What is Distributed Computing?
Distributed computing is the process of running computational tasks on different cluster members. With distributed computing, computations are faster thanks to the following advantages:
-
Leveraging the combined processing power of a cluster.
-
Reducing network hops by running computations on the cluster that owns the data
Available Tools
Hazelcast offers the following tools for distributed computing, depending on your use case:
-
Entry processor: Update, remove, and read map entries on cluster members (servers).
-
Executor service: Execute your own Java code on cluster members and receive a result.
-
Pipeline: Create a data pipeline that runs fast batch or streaming processes on cluster members.
When to use an Entry Processor
An entry processor is a good option if you perform bulk processing on a map.

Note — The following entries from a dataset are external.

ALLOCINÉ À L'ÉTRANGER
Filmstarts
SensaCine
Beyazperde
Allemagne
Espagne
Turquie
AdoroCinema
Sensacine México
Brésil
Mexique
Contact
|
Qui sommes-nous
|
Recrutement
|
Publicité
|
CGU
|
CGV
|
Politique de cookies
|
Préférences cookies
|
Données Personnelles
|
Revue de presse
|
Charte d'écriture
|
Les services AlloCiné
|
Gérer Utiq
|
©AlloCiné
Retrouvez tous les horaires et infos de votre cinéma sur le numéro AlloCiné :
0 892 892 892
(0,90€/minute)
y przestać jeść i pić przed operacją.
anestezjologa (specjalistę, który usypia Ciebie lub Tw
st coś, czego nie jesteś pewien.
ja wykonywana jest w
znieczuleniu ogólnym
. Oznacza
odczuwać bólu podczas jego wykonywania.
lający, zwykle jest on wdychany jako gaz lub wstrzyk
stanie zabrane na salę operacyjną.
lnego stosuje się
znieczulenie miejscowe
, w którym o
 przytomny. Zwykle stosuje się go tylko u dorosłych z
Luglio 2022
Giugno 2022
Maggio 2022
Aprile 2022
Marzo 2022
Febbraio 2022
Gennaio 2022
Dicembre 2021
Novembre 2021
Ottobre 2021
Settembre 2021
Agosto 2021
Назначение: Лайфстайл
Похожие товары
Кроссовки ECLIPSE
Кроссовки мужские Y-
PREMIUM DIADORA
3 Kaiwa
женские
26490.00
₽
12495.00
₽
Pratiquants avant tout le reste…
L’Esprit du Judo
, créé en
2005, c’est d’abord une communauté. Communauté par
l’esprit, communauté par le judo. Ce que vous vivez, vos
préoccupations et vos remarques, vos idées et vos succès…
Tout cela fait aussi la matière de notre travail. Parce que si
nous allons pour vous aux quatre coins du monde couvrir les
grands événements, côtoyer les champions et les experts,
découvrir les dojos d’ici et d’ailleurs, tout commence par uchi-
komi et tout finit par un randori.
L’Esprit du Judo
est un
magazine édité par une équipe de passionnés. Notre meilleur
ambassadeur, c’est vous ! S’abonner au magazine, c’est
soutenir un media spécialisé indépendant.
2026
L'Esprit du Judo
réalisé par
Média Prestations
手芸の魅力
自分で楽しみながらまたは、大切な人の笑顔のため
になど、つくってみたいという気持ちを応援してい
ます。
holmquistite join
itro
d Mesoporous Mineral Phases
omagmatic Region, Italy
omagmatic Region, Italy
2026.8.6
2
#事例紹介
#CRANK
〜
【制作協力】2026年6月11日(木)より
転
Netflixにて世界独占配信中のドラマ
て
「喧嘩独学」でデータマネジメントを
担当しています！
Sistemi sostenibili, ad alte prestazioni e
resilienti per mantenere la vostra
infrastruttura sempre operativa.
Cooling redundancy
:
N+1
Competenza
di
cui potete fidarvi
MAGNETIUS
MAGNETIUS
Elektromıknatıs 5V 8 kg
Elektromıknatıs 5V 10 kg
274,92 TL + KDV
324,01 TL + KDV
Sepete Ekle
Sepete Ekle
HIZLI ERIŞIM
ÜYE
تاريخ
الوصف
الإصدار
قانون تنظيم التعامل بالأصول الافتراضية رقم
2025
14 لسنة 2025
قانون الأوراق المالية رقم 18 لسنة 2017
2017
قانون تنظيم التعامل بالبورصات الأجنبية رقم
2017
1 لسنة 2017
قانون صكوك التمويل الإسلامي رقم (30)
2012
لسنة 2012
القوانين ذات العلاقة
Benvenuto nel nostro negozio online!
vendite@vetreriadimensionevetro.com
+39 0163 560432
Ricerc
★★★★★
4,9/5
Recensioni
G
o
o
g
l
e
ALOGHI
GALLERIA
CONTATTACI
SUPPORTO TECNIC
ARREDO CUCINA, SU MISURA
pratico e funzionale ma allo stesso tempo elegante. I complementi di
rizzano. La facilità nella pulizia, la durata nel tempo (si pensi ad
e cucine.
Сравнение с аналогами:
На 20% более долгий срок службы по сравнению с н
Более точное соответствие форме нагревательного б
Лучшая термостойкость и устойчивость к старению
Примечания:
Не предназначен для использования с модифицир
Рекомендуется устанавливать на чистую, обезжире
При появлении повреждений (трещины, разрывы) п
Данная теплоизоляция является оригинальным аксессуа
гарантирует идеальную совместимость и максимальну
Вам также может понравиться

Usually you perform a loop of keys, executing map.get(key)
, mutating the value and finally putting the entry back in the map using map.put(key,value)
. If you perform this process from a client or from a member where the keys do not exist, you effectively perform two network hops for each update: The first to retrieve the data and the second to update the mutated value.
If you are doing the process described above, you should consider using entry processors. An entry processor executes read and update operations on the member where the data resides. This eliminates the costly network hops.
Entry processors are meant to process a single entry per call. Processing multiple entries and data structures in an entry processor is not supported as it may result in deadlocks. To process multiple entries at once, use a pipeline. |
When to use an Executor Service
The executor service is ideal for running arbitrary Java code on your cluster members.
When to use a Pipeline
Pipelines are a good fit when you want to perform processing that involves multiple entries (aggregations, joins, etc.), or involves multiple computing steps to be made parallel. Pipelines allow you to update maps as a result of your computation, using an entry processor sink.